-- Opening Marker --

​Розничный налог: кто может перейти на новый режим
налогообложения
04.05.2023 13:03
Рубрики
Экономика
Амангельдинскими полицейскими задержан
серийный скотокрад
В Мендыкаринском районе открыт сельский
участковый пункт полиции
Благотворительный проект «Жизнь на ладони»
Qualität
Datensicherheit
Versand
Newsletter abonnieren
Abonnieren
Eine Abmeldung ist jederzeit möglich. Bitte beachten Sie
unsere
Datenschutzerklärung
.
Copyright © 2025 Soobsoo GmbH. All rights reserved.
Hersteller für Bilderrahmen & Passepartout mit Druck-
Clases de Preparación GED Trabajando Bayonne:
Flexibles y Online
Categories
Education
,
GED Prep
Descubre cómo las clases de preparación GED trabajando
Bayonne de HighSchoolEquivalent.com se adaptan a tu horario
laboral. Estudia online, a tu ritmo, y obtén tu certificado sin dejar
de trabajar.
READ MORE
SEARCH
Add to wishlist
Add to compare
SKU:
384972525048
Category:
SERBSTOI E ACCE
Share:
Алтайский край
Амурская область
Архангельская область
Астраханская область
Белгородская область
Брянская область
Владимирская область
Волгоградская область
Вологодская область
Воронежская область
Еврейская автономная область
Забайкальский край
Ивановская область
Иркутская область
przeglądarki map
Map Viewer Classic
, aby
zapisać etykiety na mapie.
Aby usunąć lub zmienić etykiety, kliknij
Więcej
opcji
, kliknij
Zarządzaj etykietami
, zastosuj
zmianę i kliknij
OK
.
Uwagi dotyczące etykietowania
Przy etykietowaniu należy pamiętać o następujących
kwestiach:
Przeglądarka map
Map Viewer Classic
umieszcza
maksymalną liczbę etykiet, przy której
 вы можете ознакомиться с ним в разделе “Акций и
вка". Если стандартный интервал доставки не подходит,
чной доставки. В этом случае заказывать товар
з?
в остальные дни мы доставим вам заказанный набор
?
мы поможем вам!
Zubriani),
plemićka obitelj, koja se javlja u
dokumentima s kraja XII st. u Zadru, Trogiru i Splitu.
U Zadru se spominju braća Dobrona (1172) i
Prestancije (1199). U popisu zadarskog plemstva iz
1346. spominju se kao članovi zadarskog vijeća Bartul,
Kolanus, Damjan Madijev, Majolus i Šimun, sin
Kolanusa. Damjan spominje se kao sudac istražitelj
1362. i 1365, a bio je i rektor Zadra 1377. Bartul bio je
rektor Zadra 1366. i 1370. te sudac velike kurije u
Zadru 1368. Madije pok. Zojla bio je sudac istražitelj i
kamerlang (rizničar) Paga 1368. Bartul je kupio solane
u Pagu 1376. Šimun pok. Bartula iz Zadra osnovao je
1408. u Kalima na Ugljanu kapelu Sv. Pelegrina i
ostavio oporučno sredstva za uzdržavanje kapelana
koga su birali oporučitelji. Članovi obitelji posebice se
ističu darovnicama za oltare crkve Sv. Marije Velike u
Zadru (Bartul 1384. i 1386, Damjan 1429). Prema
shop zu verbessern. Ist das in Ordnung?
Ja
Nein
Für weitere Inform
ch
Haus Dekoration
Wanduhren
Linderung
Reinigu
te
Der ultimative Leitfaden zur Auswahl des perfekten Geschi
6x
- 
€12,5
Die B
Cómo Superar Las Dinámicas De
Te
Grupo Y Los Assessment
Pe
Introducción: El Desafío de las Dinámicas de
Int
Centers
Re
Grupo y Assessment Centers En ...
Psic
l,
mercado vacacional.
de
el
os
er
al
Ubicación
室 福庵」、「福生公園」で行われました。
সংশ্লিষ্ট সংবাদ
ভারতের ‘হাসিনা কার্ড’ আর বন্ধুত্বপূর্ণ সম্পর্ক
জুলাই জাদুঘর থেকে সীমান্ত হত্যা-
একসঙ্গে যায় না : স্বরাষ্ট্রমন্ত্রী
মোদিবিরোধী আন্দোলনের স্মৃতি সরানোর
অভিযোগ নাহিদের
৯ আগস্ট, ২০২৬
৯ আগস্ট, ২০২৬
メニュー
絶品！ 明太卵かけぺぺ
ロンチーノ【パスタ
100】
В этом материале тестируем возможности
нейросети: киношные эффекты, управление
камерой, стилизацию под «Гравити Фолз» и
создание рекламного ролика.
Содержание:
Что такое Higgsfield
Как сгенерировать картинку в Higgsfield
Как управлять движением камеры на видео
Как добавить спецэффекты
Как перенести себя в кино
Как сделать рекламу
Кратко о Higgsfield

-- Closing Marker --

### TASK
Every line above with the word "этом" is to be copied out.

### REPLY TO THE TASK
чной доставки. В этом случае заказывать товар
В этом материале тестируем возможности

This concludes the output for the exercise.